The title If We Could Get Some More Cocaine I Could Show You How I Love You will win no prizes for brevity and does rather shout ‘fringe theatre’ but the play itself deserves to be seen by as wide an audience as possible.
It is a moving, witty, compelling and utterly authentic story of two young gay men in small-town Ireland. It is a short play, around 75 minutes long, but playwright John O’Donovan manages to survey Irish society both pre- and post-Celtic Tiger and find it wanting.
The play opens with two masked men clambering onto a roof to escape the police – cleverly and economically evoked with sound and lights (Jon McLeod Sound Designer and Derek Anderson Lighting Designer). As they remove their masks we discover that one is black, the other white. As they speak we realise that one is English, the other Irish. As the play unfolds, we find out how they ended up there and whether they will ever be able to escape.
Mikey (Alan Mahon) and Casey (Ammar Dufus) have just broken into a petrol station, broken a hurley over the attendant’s head, but managed to steal just 20 Euro and a few sweets. They have also broken into the house they are hiding out on, which turns out to be Casey’s own house. In fact the whole enterprise has been Casey’s idea, who is desperate to get some money together, for reasons that become apparent.
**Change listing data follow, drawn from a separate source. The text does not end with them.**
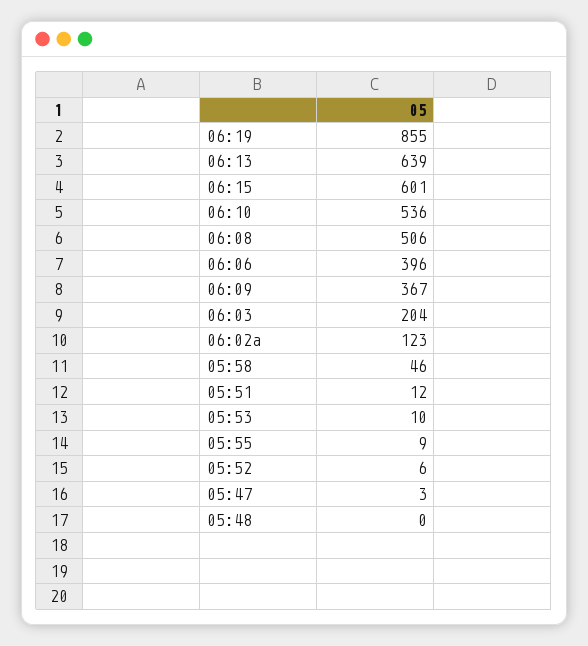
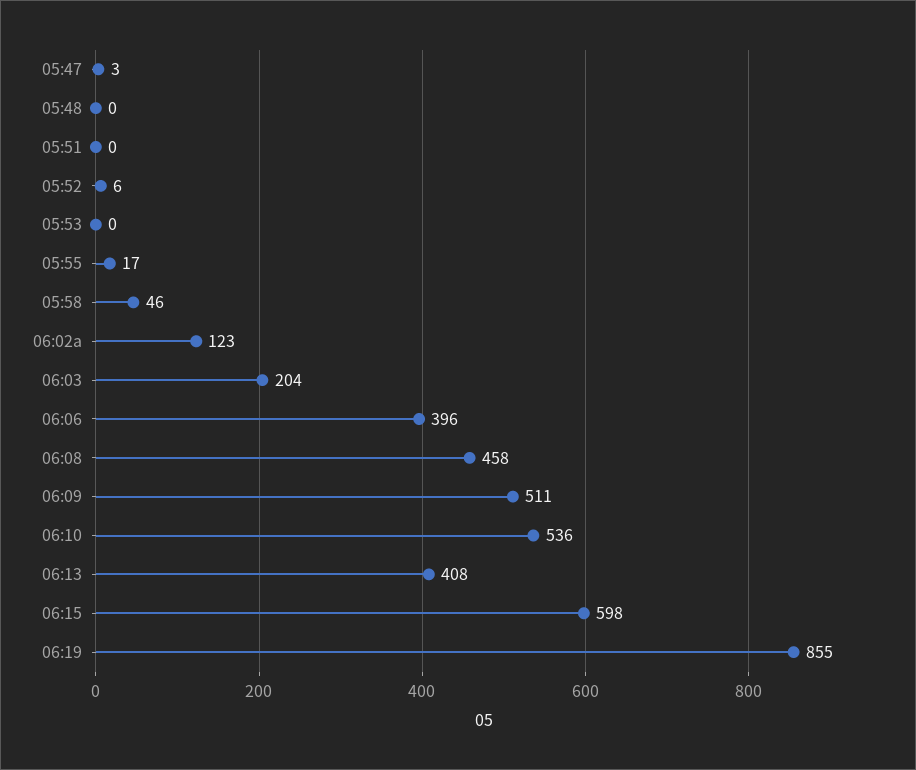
  {
    "06:19": 855,
-   "06:13": 639,
+   "06:13": 408,
-   "06:15": 601,
+   "06:15": 598,
    "06:10": 536,
-   "06:08": 506,
+   "06:08": 458,
    "06:06": 396,
-   "06:09": 367,
+   "06:09": 511,
    "06:03": 204,
    "06:02a": 123,
    "05:58": 46,
-   "05:51": 12,
+   "05:51": 0,
-   "05:53": 10,
+   "05:53": 0,
-   "05:55": 9,
+   "05:55": 17,
    "05:52": 6,
    "05:47": 3,
    "05:48": 0
  }

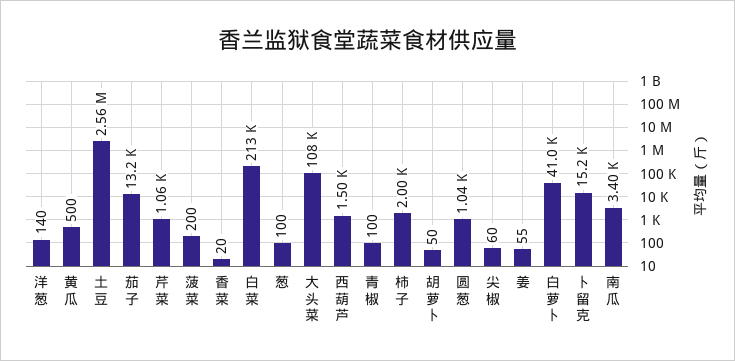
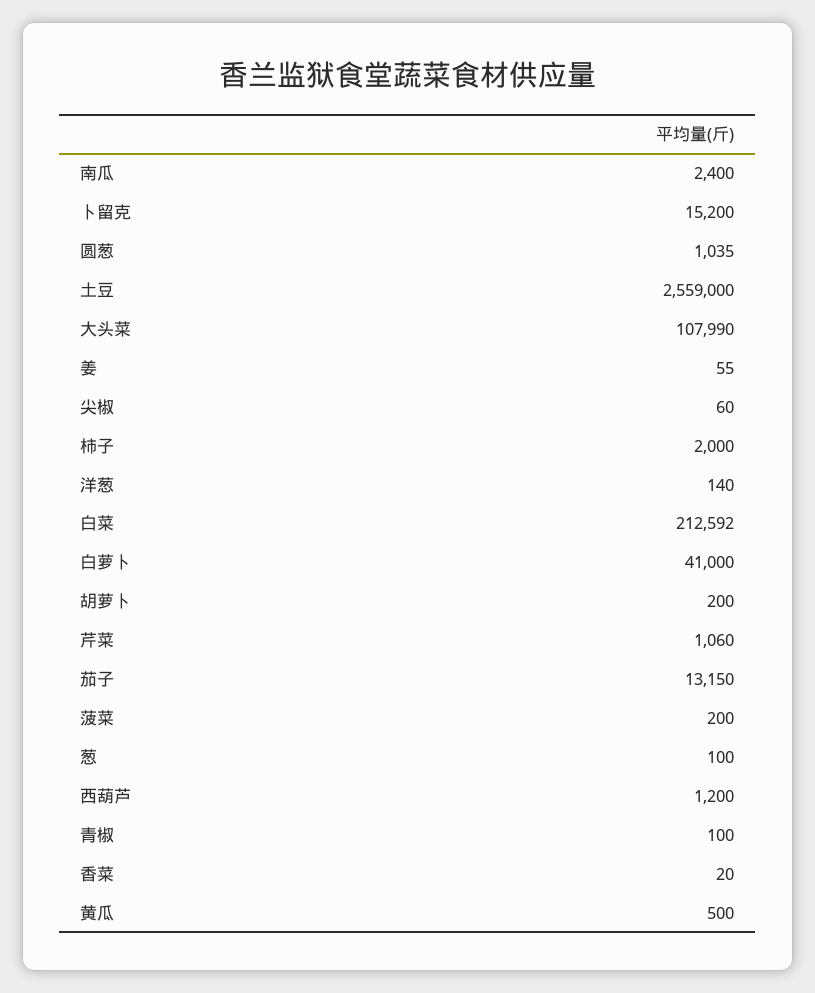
  {
    "洋葱": 140,
    "黄瓜": 500,
    "土豆": 2559000,
    "茄子": 13150,
    "芹菜": 1060,
    "菠菜": 200,
    "香菜": 20,
    "白菜": 212592,
    "葱": 100,
    "大头菜": 107990,
-   "西葫芦": 1500,
+   "西葫芦": 1200,
    "青椒": 100,
    "柿子": 2000,
-   "胡萝卜": 50,
+   "胡萝卜": 200,
    "圆葱": 1035,
    "尖椒": 60,
    "姜": 55,
    "白萝卜": 41000,
    "卜留克": 15200,
-   "南瓜": 3400
+   "南瓜": 2400
  }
Veering from hilarious to heart-breaking, the play is driven by a high-energy performance by Alan Mahon as Mikey, the cock-of-the-walk man-about-town in Ennis, County Clare, who knows everyone in the way that people do, but his life has been spent teetering on the edge of jail. He has a temper, but mostly keeps that in check when he is with Casey, whom he clearly loves more deeply than he can express. Casey is an outsider on many counts – in a typical all-white Irish environment, he is black, he is English, and he is gay. He explains how he can never quite fit in to banter with the other lads – it’s like when a girl joins the group and they try to keep it going but it always just goes quiet. To compound matters further the home he shares with his Mum and her boyfriend Bobby is no safe haven – Bobby is violent towards him and his Mother always seem to prioritise her boyfriend’s desires over his. The only real love in his life is Mikey, but even there he is forced to pretend that he has a girlfriend to avoid further physical abuse from Bobby.
The language of the play is distinctly Irish. Even Casey uses the local vocabulary having lived in Ennis for six years – he knows, for example, that the stick they broke over the petrol station guy’s head is called a hurley – although his English accent remains intact. I would have expected him to have picked up some of the local inflections as well, but that is a minor complaint in an evening that is generally pitch-perfect.
The play is set in a confined space from which the characters need to get away – once they have shaken off the Gardaí, they have a Halloween party to go to – but of course it is also a microcosm of the wider world they inhabit. Mikey needs to escape from the endless cycle of petty crime and violence which will inevitably lead to the greater confinement of prison. Casey needs to escape from a violent home and a town where he feels like he will never properly fit in.
Mikey is frustrated with the classic Irish solution of moving away, whether to Dublin or London – isn’t it braver to actually stay where you are and fight? This is personal for him – he eventually admits that the party they are going to is his former boyfriend Paul’s engagement party. He escaped to the relevant anonymity of Dublin where being gay is easier than in Ennis, where you are, as Mikey says, a one-man Pride parade every day. He is dismissive of the idea of gay marriage, ‘making a show of yourself’, and outraged that the very people who used to beat him up are now making money in their hotels and bars from their erstwhile victims with their new-found freedom to be openly gay. He hates his own situation as well, pretending to be ‘friends’ with Casey, jealous of Casey’s ‘girlfriend’, but he thinks moving away would be taking the easy way out.
There are no easy answers to the problems these characters face, maybe no answers at all. But the ending is an affirmation of the power of love – indeed they have had plenty of cocaine and they do end up showing how they love each other. It leaves them, and us, hovering on the brink of further possibilities.
Simon Ward
If We CouldGet Some More Cocaine I Could Show You How I Love You runs at The Old Red Lion until 24th September and performances begin at 7.30pm.